The “?” is because I am never really sure what is meant by the term ' food miles'.


Many people use 'food miles' as a shorthand to express a general discomfort with the global transport of food and the associated environmental and social impact.  As with so many ethical and environmental issues the issues are complex; the distance travelled from field to door is a very poor indicator of the environmental impact of food, and then there are the broader issues of the social benefits trade can deliver.
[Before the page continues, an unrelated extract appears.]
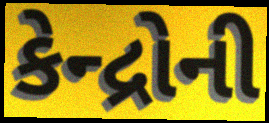
કેન્દ્રોની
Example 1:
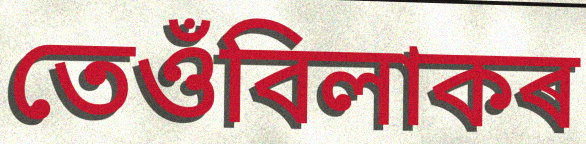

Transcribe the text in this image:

Some reasons why the use of 'food miles' is not useful:

  • It takes no account of the huge variance in greenhouse gas emissions between different forms of transport.  Click here for more on these.
  • It takes no account of the volume of food a vehicle is carrying; the most damaging stage in food's journey from farm to doorstep is usually the relatively short, final stage from retailer to home, usually by car.
  • It takes no account of whether a food can be grown locally; most people profess a preference for locally sourced food but purchasing behaviour suggests a limited appetite for compromises.  Bananas, citrus and a twelve month supply tomatoes, peppers and apples are not going to be grown locally –and are now viewed as non-negotiable essentials by most households.
  • It takes no account of different levels of environmental impact resulting from growing in different areas; long season tomatoes grown locally using heat can be more than ten times as damaging as those trucked from Southern Europe Click here for more on glasshouse tomatoes.
  • It takes no account of the potential benefits of exports to developing countries; food exports can be the only route out of poverty for some developing countries.  Using food miles as a justification for cutting off trade while we fly off on exotic holidays is hard to explain to a small scale Ugandan pineapple grower struggling to buy basic medicines for his children. 
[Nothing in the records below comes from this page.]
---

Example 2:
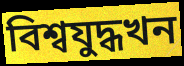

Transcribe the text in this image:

বিশ্বযুদ্ধখন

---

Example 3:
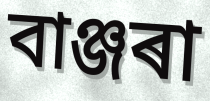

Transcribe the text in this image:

বাঞ্জৰা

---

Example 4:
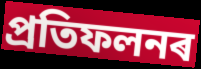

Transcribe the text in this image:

প্ৰতিফলনৰ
As a means of determining which foods are good and bad for our planet, 'food miles' are too simplistic a measure.  The term has had the virtue of harnessing public opinion and stimulating debate over what food can be delivered at an acceptable environmental cost but sensible decisions need to be guided by a more sophisticated measures.


Riverford's transport emissions

We import relatively little produce (around 80% of box contents over the year are home grown) and we never airfreight.  Transport from grower's gate to doorstep accounts for 60% of our total emissions (click here to find out what makes up the rest):  21% is the result of imports (ships 15% and trucks 6%) and 39% UK transport (lorries 13% and vans 26%).
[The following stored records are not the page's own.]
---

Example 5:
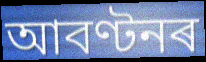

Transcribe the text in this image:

আবণ্টনৰ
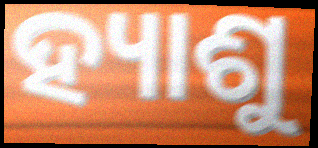
ହ୍ୟାଶୁ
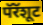
पॅरॅशूट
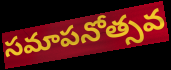
సమాపనోత్సవ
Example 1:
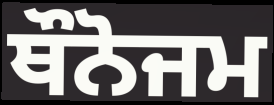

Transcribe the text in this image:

Fifteen years running a box scheme have convinced me that it is futile to take a hard 'local only' line; customers will either leave in droves or will simply top up at the supermarket. 


The purpose of this part of our study has been first to understand the environmental impact of the transport we are responsible for, and then to find ways of reducing it while still providing an acceptable variety of fruit and vegetables.


We would like to use the information we have gathered to help customers understand the environmental impact of their purchases without making them feel guilty about every banana.